Página:
=======

Elaborado en 2019 por un grupo de académicos a requerimiento de un grupo transversal de diputados y aprobado por el Congreso en mayo pasado (boletines refundidos Nº 13.204 y Nº 13.205), el proyecto de Ley de delitos económicos ha sido objeto de severas críticas por parte de sectores empresariales; la más importante de las cuales ha sido hasta ahora un «téngase presente» de la CPC [imagen superior] al Tribunal Constitucional, en el contexto del control preventivo de constitucionalidad del proyecto. Luego de que el TC declinó hacerse cargo de las críticas, la CPC manifestó su esperanza de que «se abra la posibilidad de una discusión técnica» sobre la iniciativa (en lo sucesivo, «la Ley», aunque aún no lo sea). Sin duda, debe valorarse el énfasis de los representantes del empresariado, aunque no ha sido precisamente ese rasgo «técnico» el que hasta ahora ha caracterizado su participación en el debate.

=======

Registros guardados:
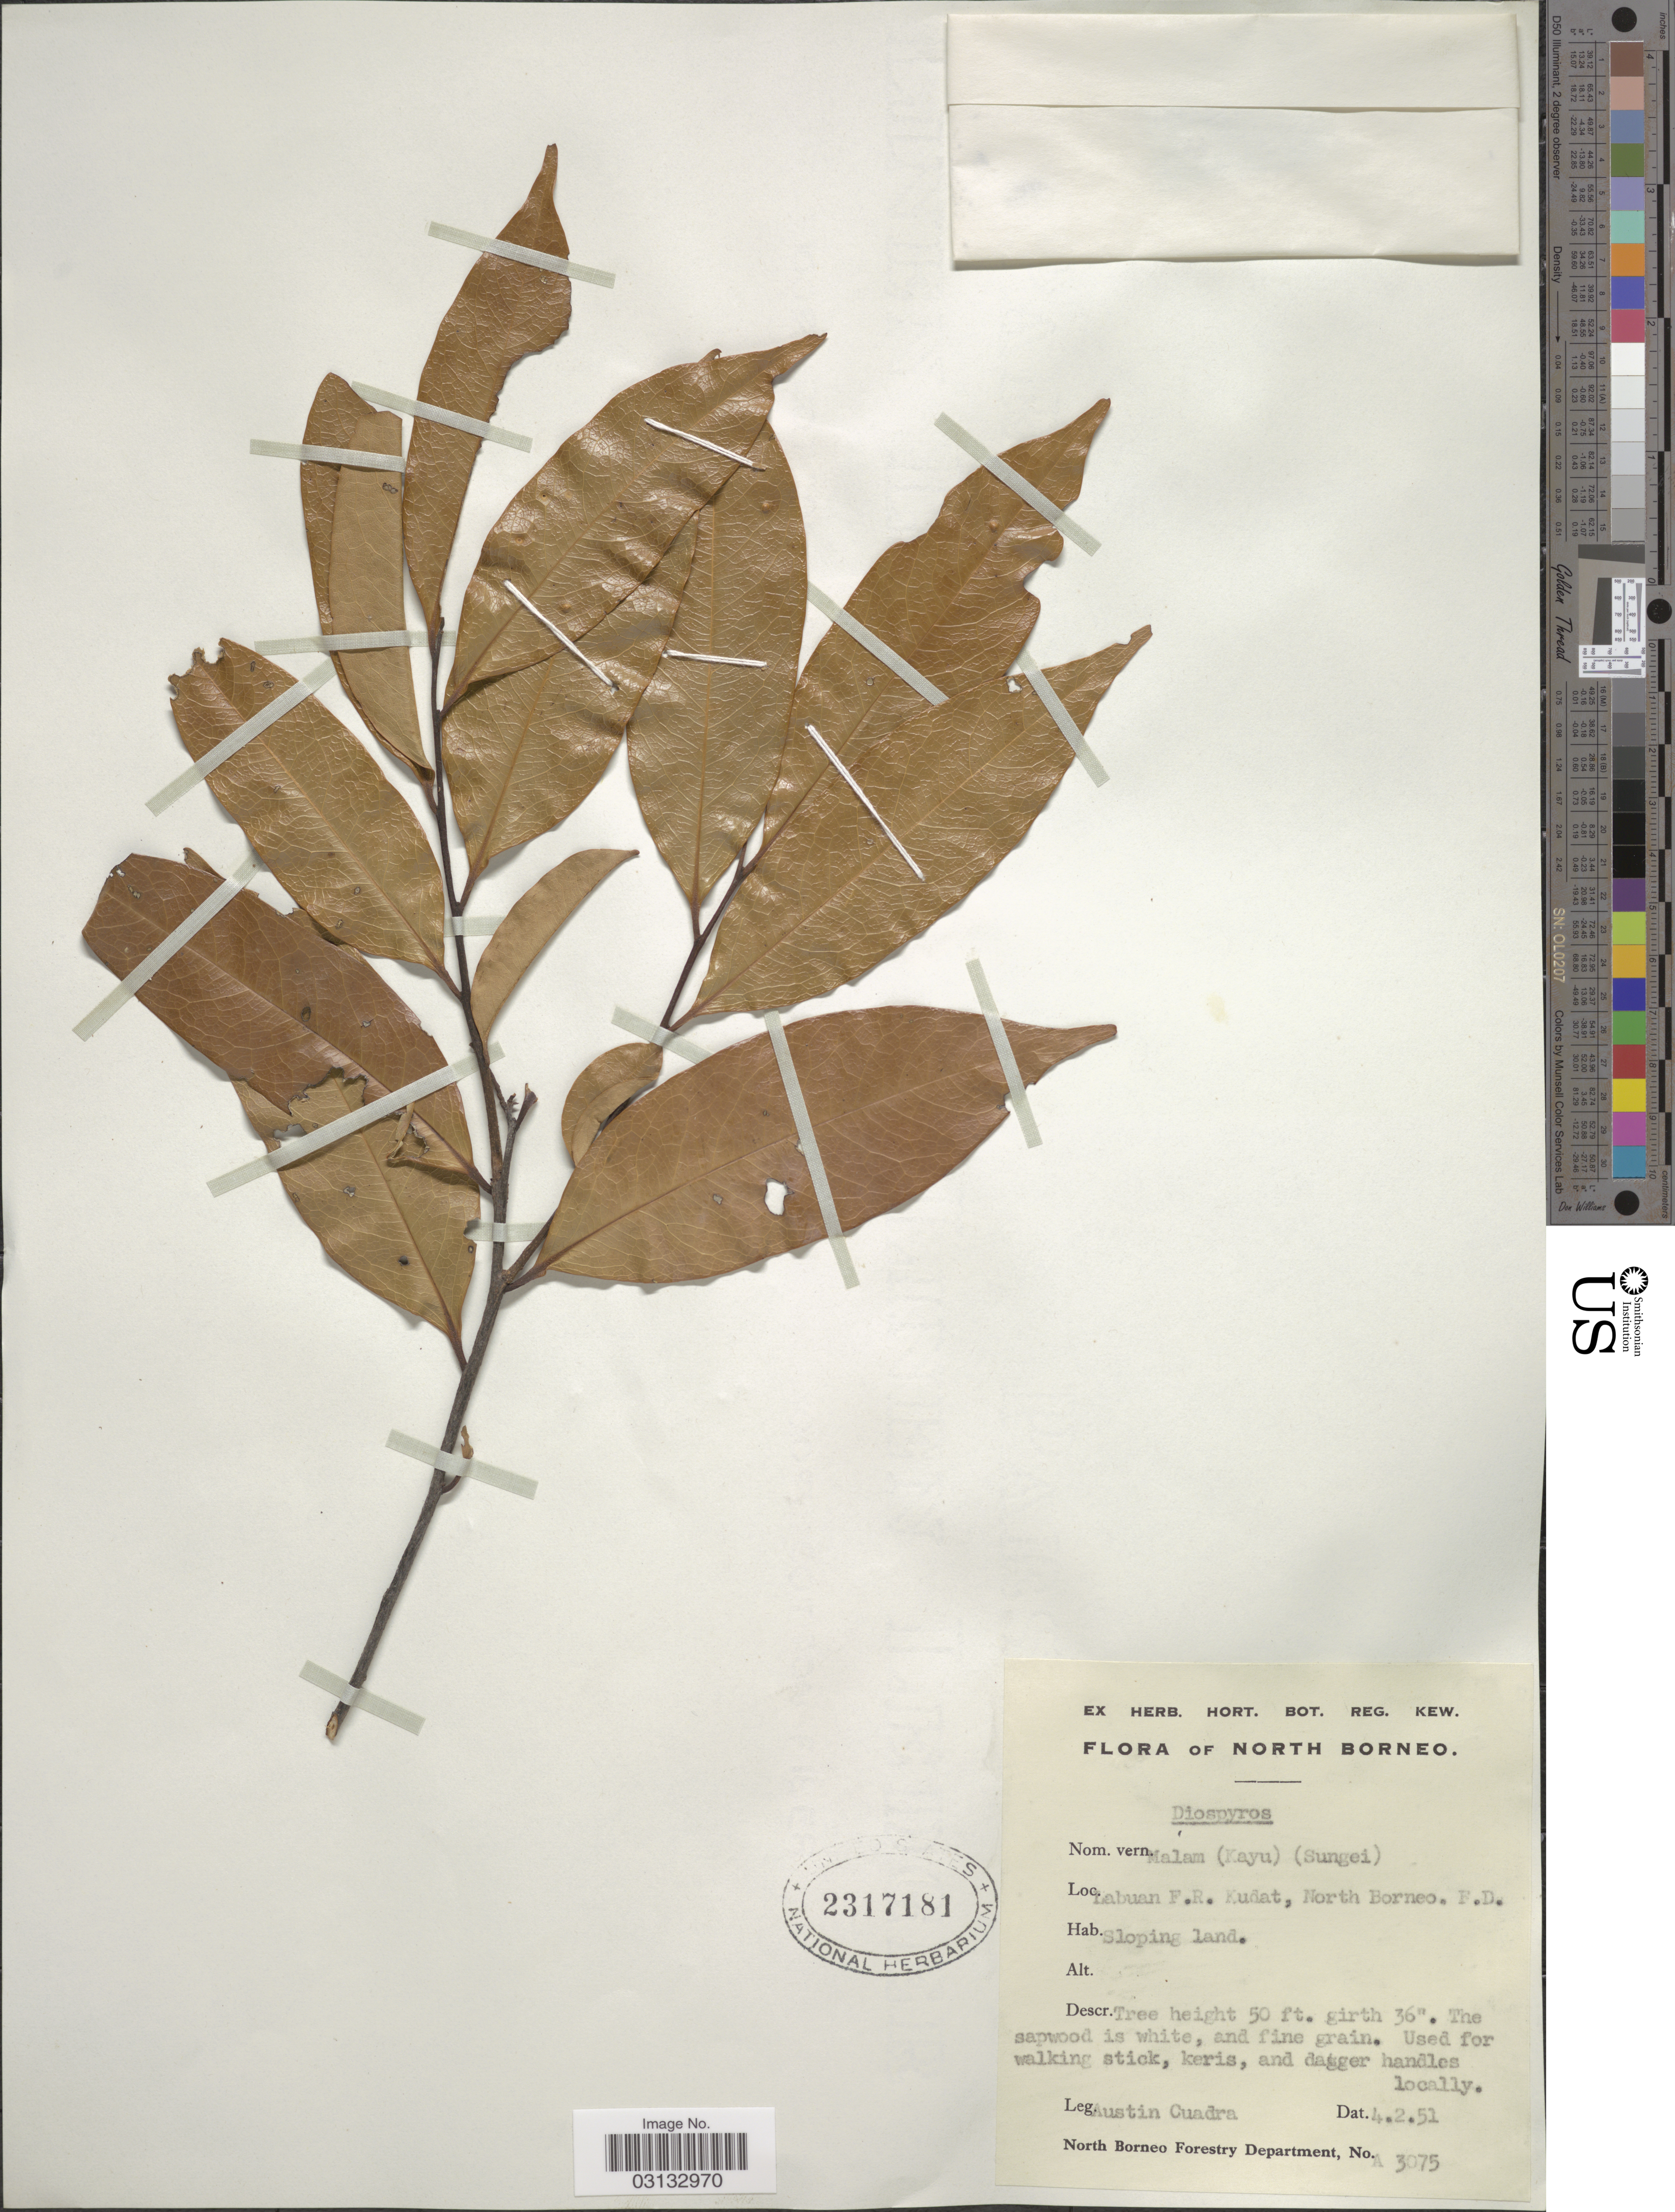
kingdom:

=======

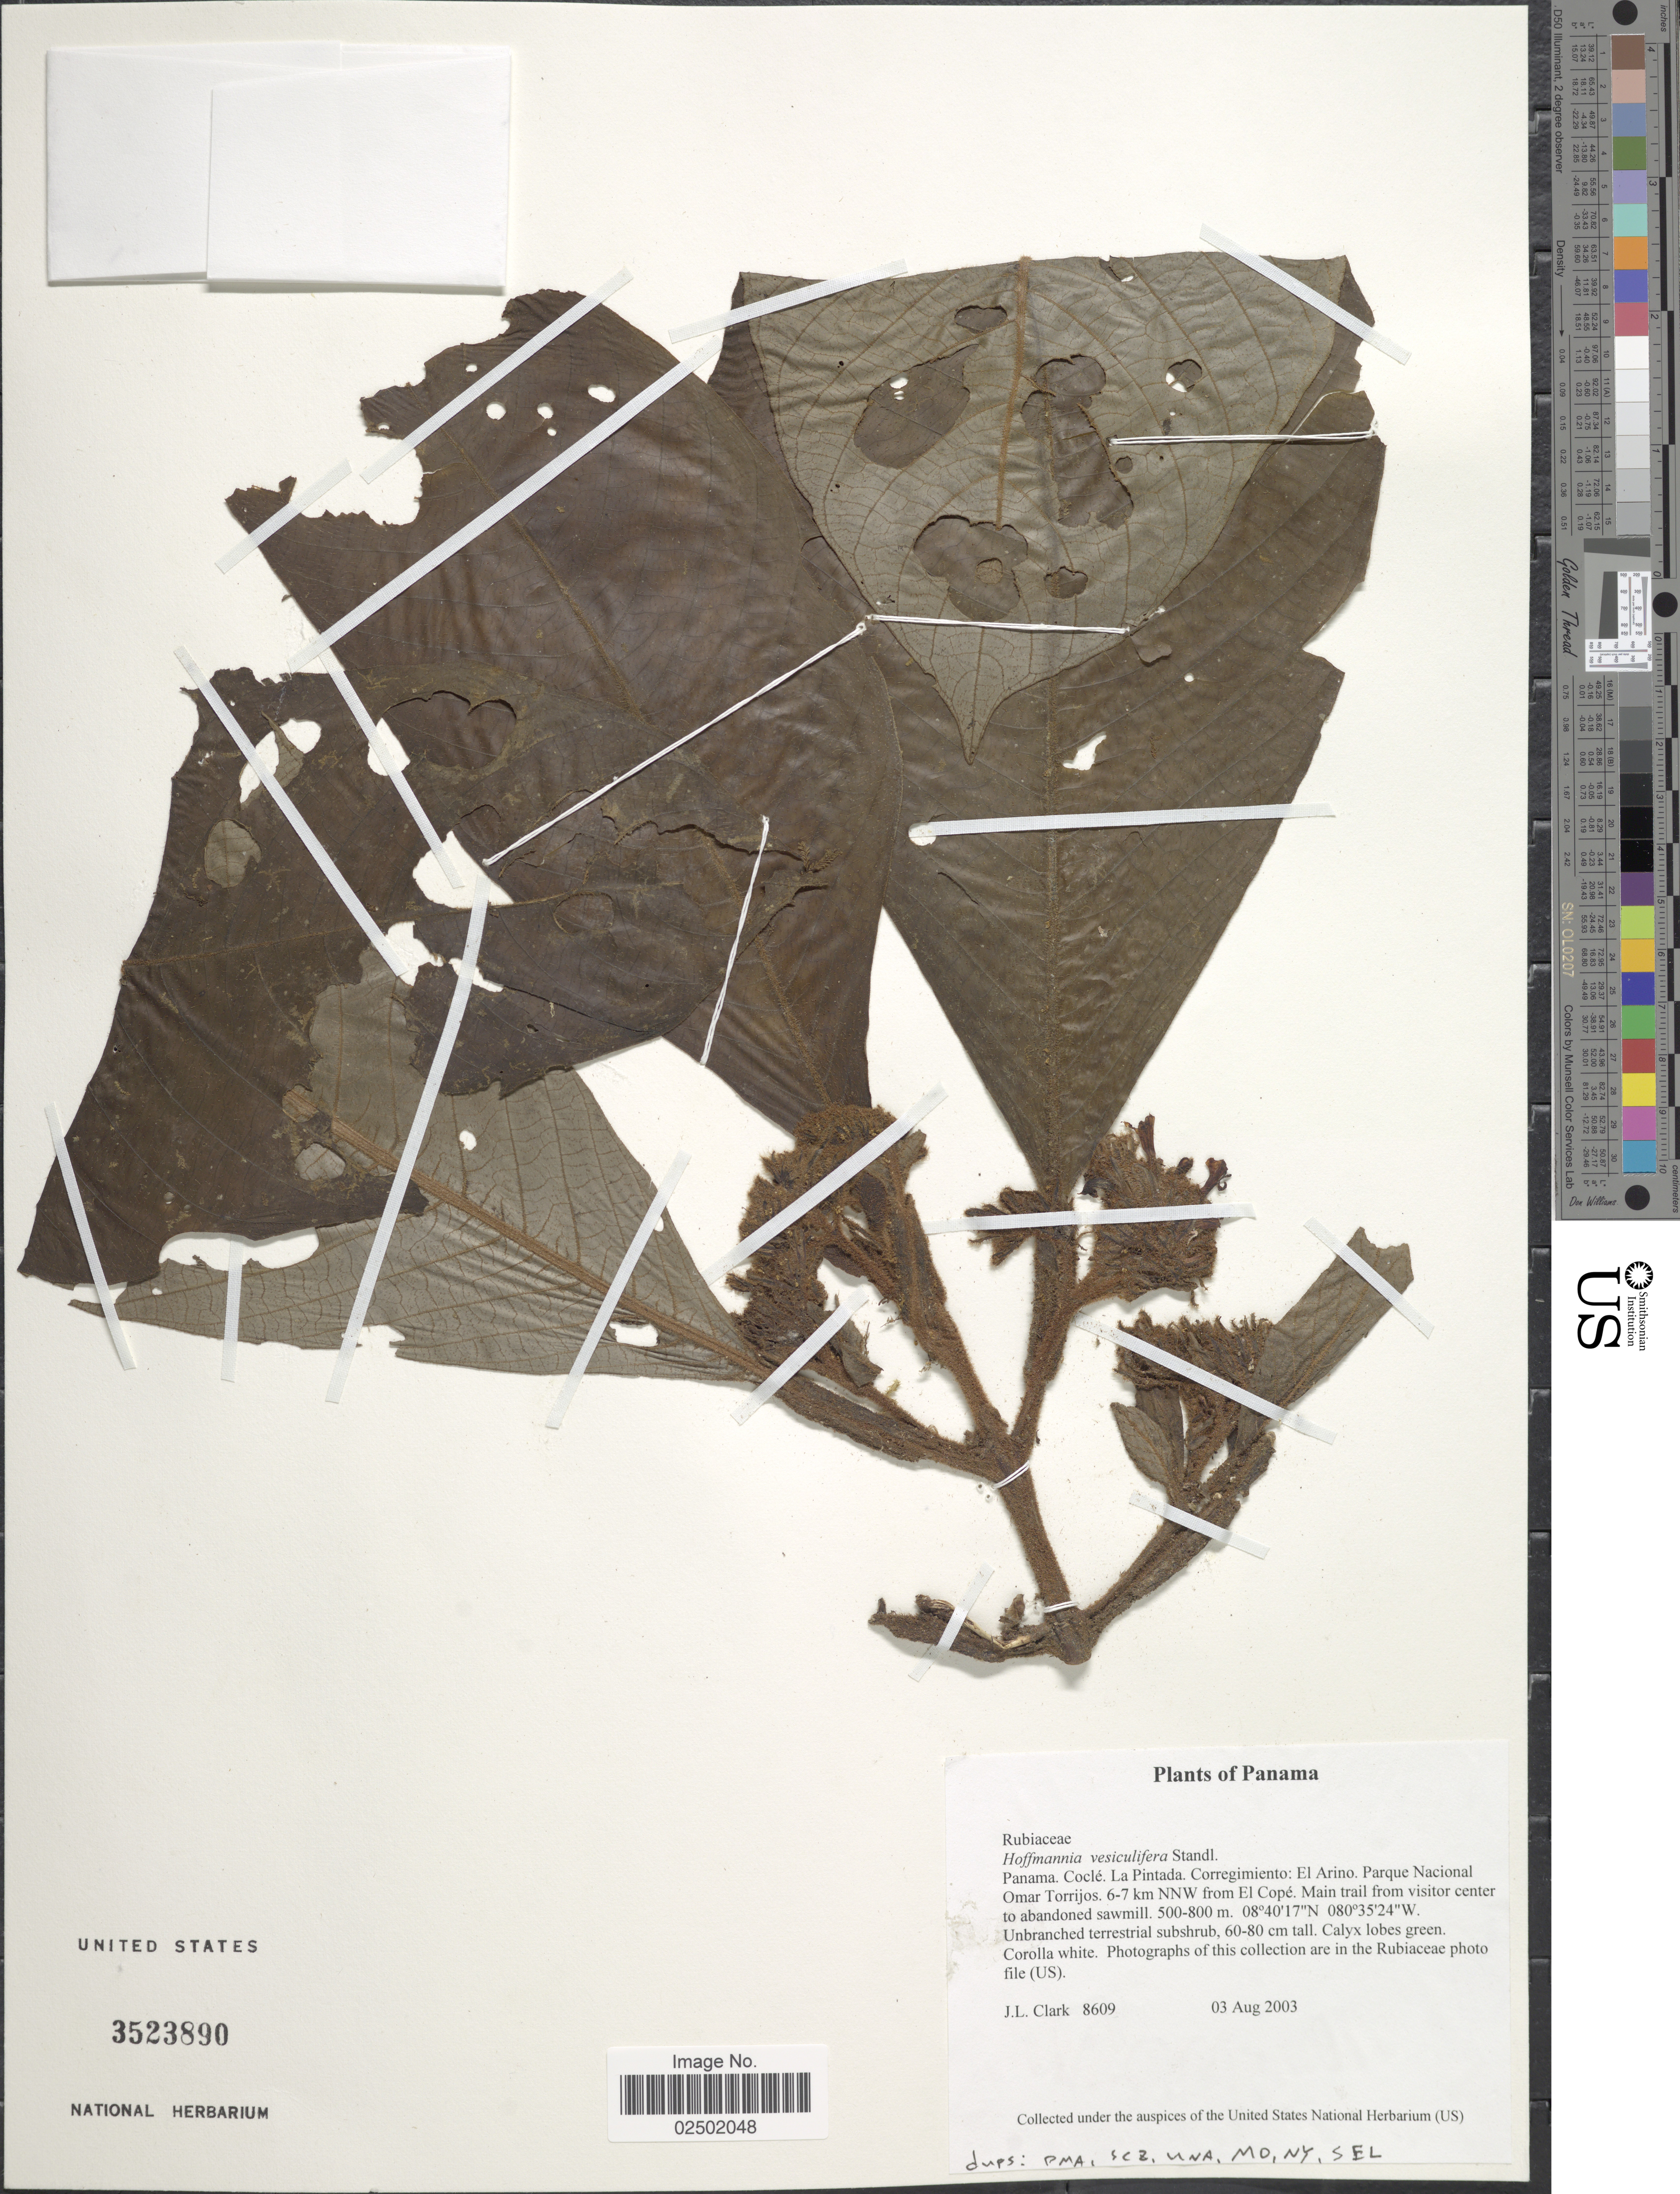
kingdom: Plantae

=======

Tarea: Indica con sí o no si cada afirmación concuerda con la página sobre la Ley de delitos económicos y cita textualmente las palabras de la página que lo deciden: (a) el proyecto fue elaborado en 2019 por un grupo de académicos; (b) el Tribunal Constitucional acogió las críticas de la CPC; (c) el Congreso aprobó el proyecto en mayo pasado.

Respuesta:
(a) Sí: «Elaborado en 2019 por un grupo de académicos».
(b) No: «Luego de que el TC declinó hacerse cargo de las críticas».
(c) Sí: «aprobado por el Congreso en mayo pasado».